Exercise text ::
⟨

University of Kentucky and University of Louisville basketball fans may be united in one thing — their hatred for bitter rival Duke University.
So when campaign Web ad for Senate Minority Leader Mitch McConnell (R-Ky.) on Tuesday used footage of the Blue Devils instead of either the Wildcats or Cardinals, his Senate rivals were quick to pounce on the incumbent's misfire.
The basketball-heavy state is divided between the two powerhouse schools, who will face-off this Friday in the Sweet Sixteen during the March Madness tournament. McConnell is an alumnus of both schools but roots for the Louisville Cardinals.
Local Kentucky reporters noted the clip on Twitter, and shortly after McConnell’s campaign took the video offline and revised it to feature a shot of Kentucky player Julius Randle dunking.
McConnell’s campaign spokeswoman, Allison Moore, said the mistake was made by an ad vendor and that the campaign was “horrified” when they found out.

⟩

Task 1 ::
According to the article on Mitch McConnell's campaign ad, whom did his campaign spokeswoman blame for the mistake?
The article and the rows that follow it have no connection to each other.

Data block ::
⟨

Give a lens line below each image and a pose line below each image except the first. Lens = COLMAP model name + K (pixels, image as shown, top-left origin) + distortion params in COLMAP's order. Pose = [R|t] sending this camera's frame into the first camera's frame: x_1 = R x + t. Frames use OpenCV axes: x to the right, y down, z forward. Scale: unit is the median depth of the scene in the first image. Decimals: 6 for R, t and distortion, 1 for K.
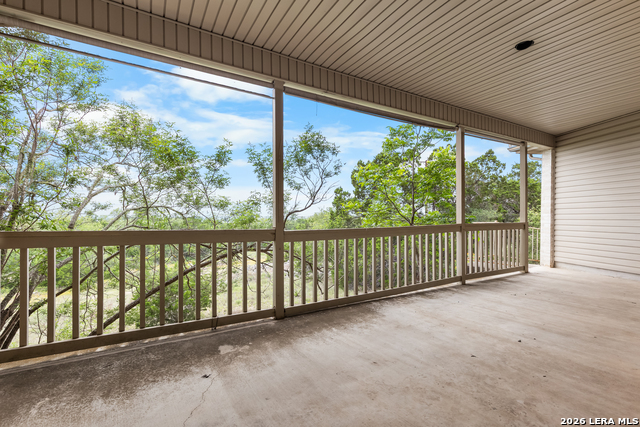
lens RADIAL K [[288.5, 0, 325.3], [0, 288.5, 216.3], [0, 0, 1]] dist [0.005708, -0.001058]
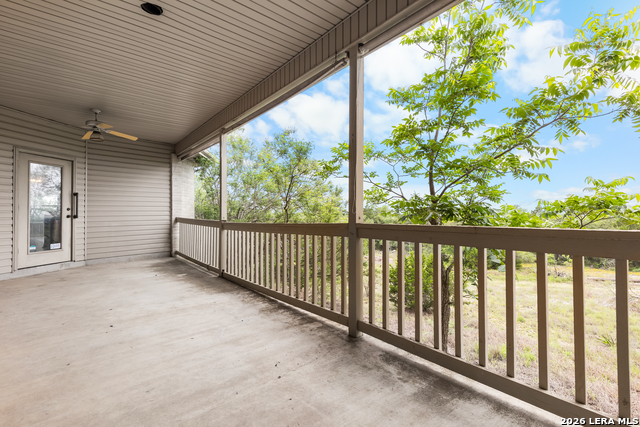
lens RADIAL K [[288.5, 0, 317.6], [0, 288.5, 210.9], [0, 0, 1]] dist [0.005708, -0.001058]
pose [[0.159801, -0.008231, -0.987115, 1.469802], [0.012878, 0.999898, -0.006253, 0.006046], [0.987065, -0.011712, 0.159891, 1.246379]]
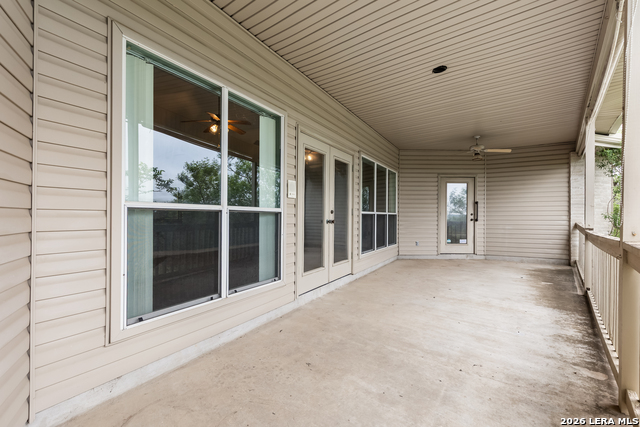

⟩

Task 2 ::
Retype the rows above exactly as they appear, omitting the pictures.

Reply 1 ::
An ad vendor.

Reply 2 ::
Give a lens line below each image and a pose line below each image except the first. Lens = COLMAP model name + K (pixels, image as shown, top-left origin) + distortion params in COLMAP's order. Pose = [R|t] sending this camera's frame into the first camera's frame: x_1 = R x + t. Frames use OpenCV axes: x to the right, y down, z forward. Scale: unit is the median depth of the scene in the first image. Decimals: 6 for R, t and distortion, 1 for K.
lens RADIAL K [[288.5, 0, 325.3], [0, 288.5, 216.3], [0, 0, 1]] dist [0.005708, -0.001058]
lens RADIAL K [[288.5, 0, 317.6], [0, 288.5, 210.9], [0, 0, 1]] dist [0.005708, -0.001058]
pose [[0.159801, -0.008231, -0.987115, 1.469802], [0.012878, 0.999898, -0.006253, 0.006046], [0.987065, -0.011712, 0.159891, 1.246379]]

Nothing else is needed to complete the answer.